• LESETEXT
Im Beschwerdefall sind hinsichtlich einiger Auflagen ergänzende Feststellungen des Sachverhaltes und auch Gutachtensergänzungen erforderlich. Entgegen der Auffassung der belangten Behörde ist jedoch die Notwendigkeit einer Verfahrensergänzung durch weitere Ermittlungen und Einholung von Sachverständigengutachten allein kein Grund, aus dem die neuerliche Durchführung einer mündlichen Verhandlung unvermeidlich erscheint (vgl. das bereits angeführte hg. Erkenntnis vom 24. September 1992, Zl. 92/06/0120, und die dort angeführte Vorjudikatur).

Es erwies sich somit die Behebung des erstinstanzlichen Bescheides gemäß § 66 Abs. 2 AVG als rechtswidrig.

Der angefochtene Bescheid war daher gemäß § 42 Abs. 2 Z. 1 VwGG wegen Rechtswidrigkeit seines Inhaltes aufzuheben.

Die Kostenentscheidung gründet sich auf die §§ 47 ff VwGG in Verbindung mit der Verordnung BGBl. Nr. 416/1994.

Mit der Erledigung der Beschwerde ist der Antrag, dieser die aufschiebende Wirkung zuzuerkennen, gegenstandslos geworden.

• ARBEITSANWEISUNG
Prüfen Sie, ob jede der folgenden Aussagen mit dem Lesetext übereinstimmt, und belegen Sie Ihr Ja oder Nein mit den entscheidenden Worten des Lesetextes als wörtlichem Zitat. 1. Die Notwendigkeit weiterer Ermittlungen und Sachverständigengutachten macht für sich allein eine neuerliche mündliche Verhandlung unvermeidlich. 2. Der angefochtene Bescheid wurde wegen Rechtswidrigkeit seines Inhaltes aufgehoben. 3. Dem Antrag auf Zuerkennung der aufschiebenden Wirkung wurde stattgegeben.

• BEREITGESTELLTE DATEN
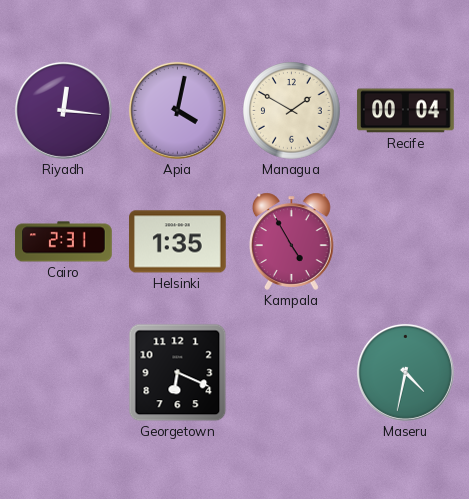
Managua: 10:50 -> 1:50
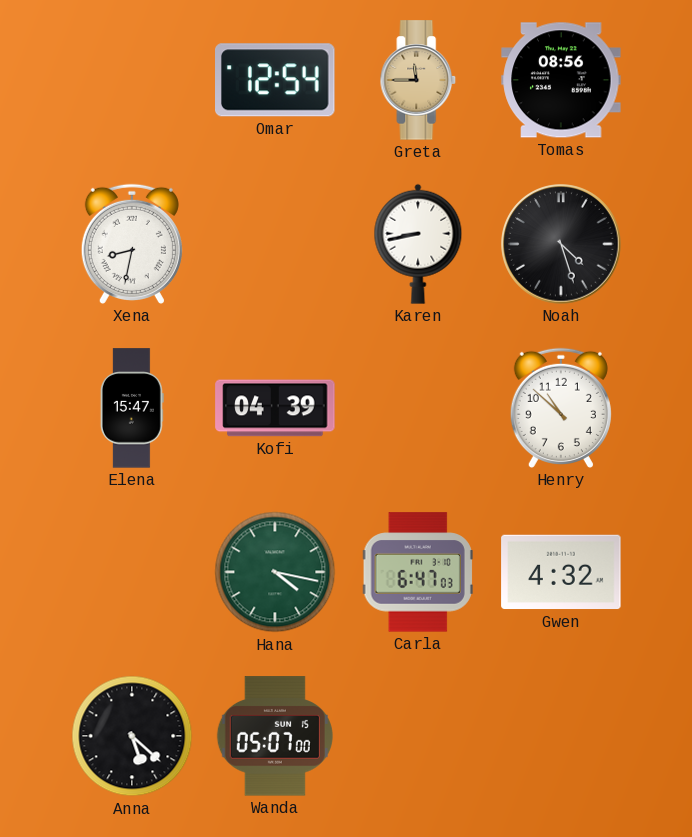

• ERGEBNIS
1. Nein: „ist jedoch die Notwendigkeit einer Verfahrensergänzung durch weitere Ermittlungen und Einholung von Sachverständigengutachten allein kein Grund, aus dem die neuerliche Durchführung einer mündlichen Verhandlung unvermeidlich erscheint“
2. Ja: „Der angefochtene Bescheid war daher gemäß § 42 Abs. 2 Z. 1 VwGG wegen Rechtswidrigkeit seines Inhaltes aufzuheben.“
3. Nein: „Mit der Erledigung der Beschwerde ist der Antrag, dieser die aufschiebende Wirkung zuzuerkennen, gegenstandslos geworden.“